UPDATE (4:30 p.m. Wednesday): We're expecting increasing snow during this evening's commute and into the night. Click here for the latest forecast.
DENVER – While we’ll see mostly clear skies and temperatures in the upper 30s Tuesday, another arctic cold front and more snow will move into Colorado Wednesday into Thursday morning.
The National Weather Service in Boulder issued winter weather advisories for most of Colorado’s mountains and the northeastern plains, as well as a winter storm warning for the Elkhead and Park mountains and the Flat Tops, and for the Rabbit Ears Pass area, which go into effect Tuesday evening and last through Thursday morning.
Winter Weather Advisories have been issued for most of northeast Colorado Wednesday into Thursday, with impacts to tomorrow evening's commute expected. Be prepared for slick conditions! #cowx pic.twitter.com/wM2Cgj7IvT— NWS Boulder (@NWSBoulder) March 8, 2022
The areas under winter storm warnings could see 10-20 inches of snow, according to the NWS, and winds gusting up to 40 miles per hour. The areas under advisories should generally expect 6 to 15 inches of snow, with higher totals at the higher elevations and in the Aspen, Vail and Crested Butte area.
For the areas under winter weather advisories, about 2-6 inches of snow are expected on the plains, and 6-12 inches are expected in the mountains, though there could be up to 20 inches of snow in the mountains north of Berthoud Pass, the NWS said.
Winter storm watches are also in effect for Kit Carson and Yuma counties starting at 11 p.m. Tuesday and lasting through Wednesday night, where 4-8 inches of snow is possible.
Forecasts on Tuesday afternoon showed 2-6 inches of snow for the storm, through Thursday morning, for the Denver area, Palmer Divide, and I-25 corridor, with higher totals in the foothills west of Denver. There could also be some heavier snowfall along the Wyoming and Nebraska borders, according to the NWS.
There is likely to be some snow in the mountains overnight starting close to midnight. The NWS said the Park Range could see up to 6 inches by daybreak, and the Front Range mountains could see up to 3 inches.
A cold front will move over northeastern Colorado after midnight, which could be accompanied by light snow showers or flurries. There is also a chance of banded snow overnight over the plains closest to Wyoming, according to the NWS.
There was still some uncertainty as of Tuesday morning as to where the heaviest snow could fall over the plains, as there is expected to be banded snow Wednesday afternoon and evening, but exactly where they set up could still change.
There will be some upslope conditions that could enhance snowfall in the foothills and on the plains as well, the National Weather Service said.
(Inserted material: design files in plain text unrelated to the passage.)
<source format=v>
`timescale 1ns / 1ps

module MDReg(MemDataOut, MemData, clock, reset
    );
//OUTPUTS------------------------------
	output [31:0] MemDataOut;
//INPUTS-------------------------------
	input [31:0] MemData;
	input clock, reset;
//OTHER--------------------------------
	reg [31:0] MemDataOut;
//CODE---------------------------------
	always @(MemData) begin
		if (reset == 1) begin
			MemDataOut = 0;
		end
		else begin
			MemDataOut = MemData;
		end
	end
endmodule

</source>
Light snow could last into Thursday morning before ending on Thursday afternoon.
Temperatures are expected to fall from the high 20s just after midnight Wednesday to the teens by Wednesday night, and climb only into the mid-20s on Thursday in Denver, according to the latest forecasts.
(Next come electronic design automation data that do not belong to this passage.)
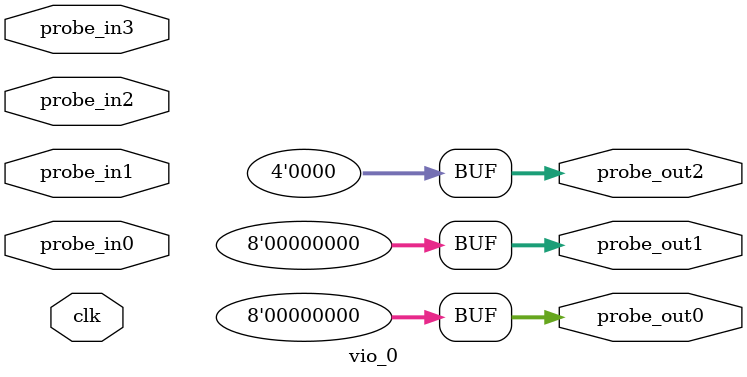
<source format=v>
`timescale 1ns / 1ps
module vio_0 (
clk,
probe_in0,probe_in1,probe_in2,probe_in3,
probe_out0,
probe_out1,
probe_out2
);

input clk;
input [7 : 0] probe_in0;
input [7 : 0] probe_in1;
input [7 : 0] probe_in2;
input [7 : 0] probe_in3;

output reg [7 : 0] probe_out0 = 'h00 ;
output reg [7 : 0] probe_out1 = 'h00 ;
output reg [3 : 0] probe_out2 = 'h0 ;


endmodule

</source>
Statewide snowpack was 95% of median as of Tuesday morning. The Gunnison (109%), and San Miguel, Dolores, Animas, and San Juan (101%) basins were both above median levels.
The Upper Colorado Headwaters (99%), South Platte (95%), Laramie and North Platte (94%) and Upper Rio Grande (93%) basins were all slightly below median levels.
And the Arkansas (86%) and Yampa and White (85%) basins were all further below median levels than the rest of the state.
The Colorado Avalanche Information Center had the Front Range zone rated as considerable danger on Tuesday and the rest of the state as moderate on Tuesday. But forecasts show the avalanche danger could be higher during and after this week’s storm, with the mountains expected to receive considerable snowfall.
As of last week’s U.S. Drought Monitor release, 100% of Colorado was abnormally dry or worse, 92% was experiencing moderate or worse drought, and 57% of the state was experiencing severe drought or worse.